Mais même actuellement, alors que nous combattons avec acharnement le mercenaire de l'Angleterre, Ioudénitch, j'exige de vous que vous n'oubliez jamais qu'il existe deux Angleterre. A côté de l'Angleterre des profits, de la violence, de la corruption, des atrocités, il existe une Angleterre du travail, pleine de puissance spirituelle, dévouée aux grands idéaux de la solidarité internationale. Nous avons contre nous l'Angleterre des boursiers, vile et sans honneur.
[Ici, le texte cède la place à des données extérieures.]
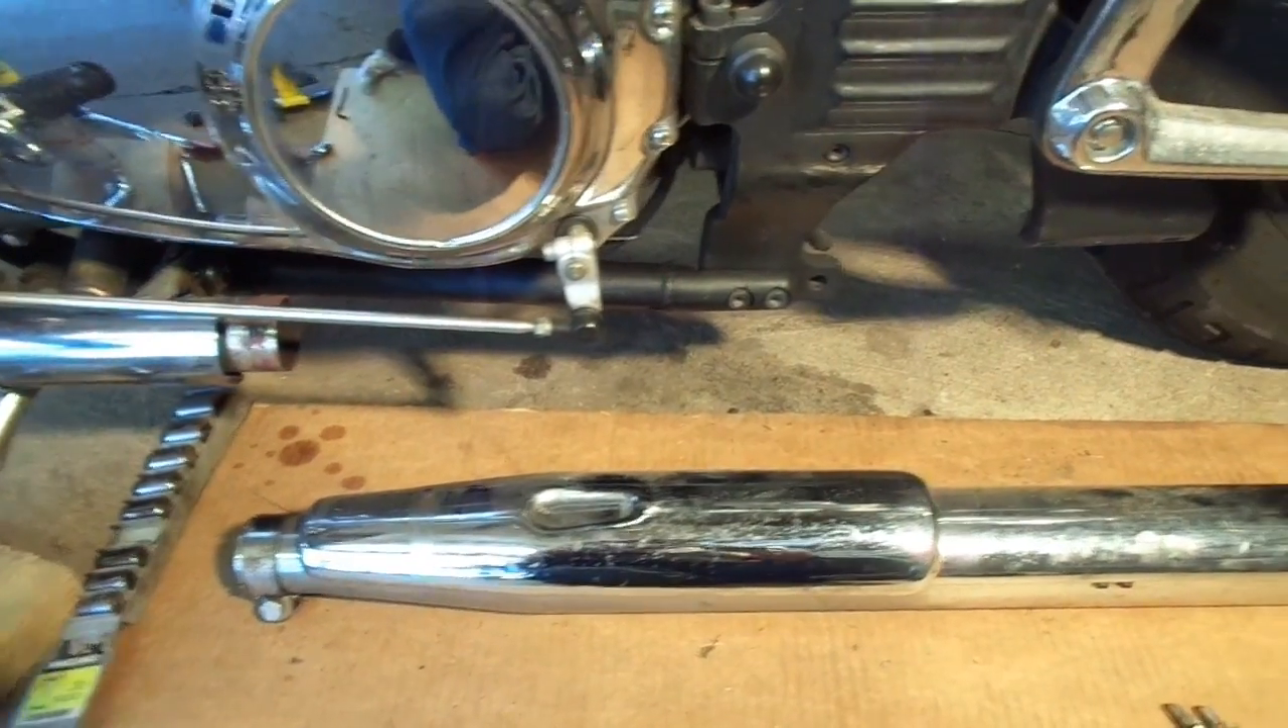Okay, the exhaust pipe is removed.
L'Angleterre laborieuse, le peuple est pour nous. » (...) « Malheur au soldat indigne qui lèverait son couteau sur un prisonnier ou sur un transfuge ».

En prêtant serment les soldats rouges s'engageaient « devant les classes laborieuses de la Russie et du monde » à combattre « pour le socialisme et la fraternité des peuples ».

Trotski écrivait en en 1936 que :

« Le pouvoir des Soviets n'eût pas tenu douze mois sans l'appui immédiat du prolétariat mondial, européen d'abord, et sans le mouvement des peuples des colonies. Le militarisme austro-allemand ne put pousser à fond son offensive contre la Russie des Soviets parce qu'il sentait sur sa nuque l'haleine brûlante de la révolution. Les révolutions d'Allemagne et d'Autriche-Hongrie annulèrent au bout de neuf mois le traité de Brest-Litovsk. Les mutineries de la flotte de la mer Noire, en avril 1919 contraignirent le gouvernement de la IIIe République à renoncer à l'extension des opérations dans le midi du pays soviétique. C'est sous la pression directe des ouvriers britanniques que le gouvernement anglais évacua en septembre 1919. Après la retraite des armées rouges sous Varsovie, en 1920, une puissante vague de protestations révolutionnaires empêcha seule l'Entente de venir en aide à la Pologne pour infliger aux Soviets une défaite décisive. Les mains de lord Curzon, quand il adressa en 1923 son ultimatum à Moscou, se trouvèrent liées par la résistance des organisations ouvrières d'Angleterre. Ces épisodes saisissants ne sont pas isolés ; ils caractérisent la première période la plus difficile, de l'existence des Soviets. Bien que la révolution n'ait vaincu nulle part ailleurs qu'en Russie, les espérances fondées sur elle n'ont pas été vaines ».

Et malgré ses fusées et ses charges nucléaires, l'armée des Malinovsky et des Krouchtchev, si elle doit affronter demain l'impérialisme dons une troisième guerre mondiale, n'est pas assurée de pouvoir lui tenir tête victorieusement, comme sut le faire il y a quelque quarante ans, une armée en haillons qui combattait pour le socialisme.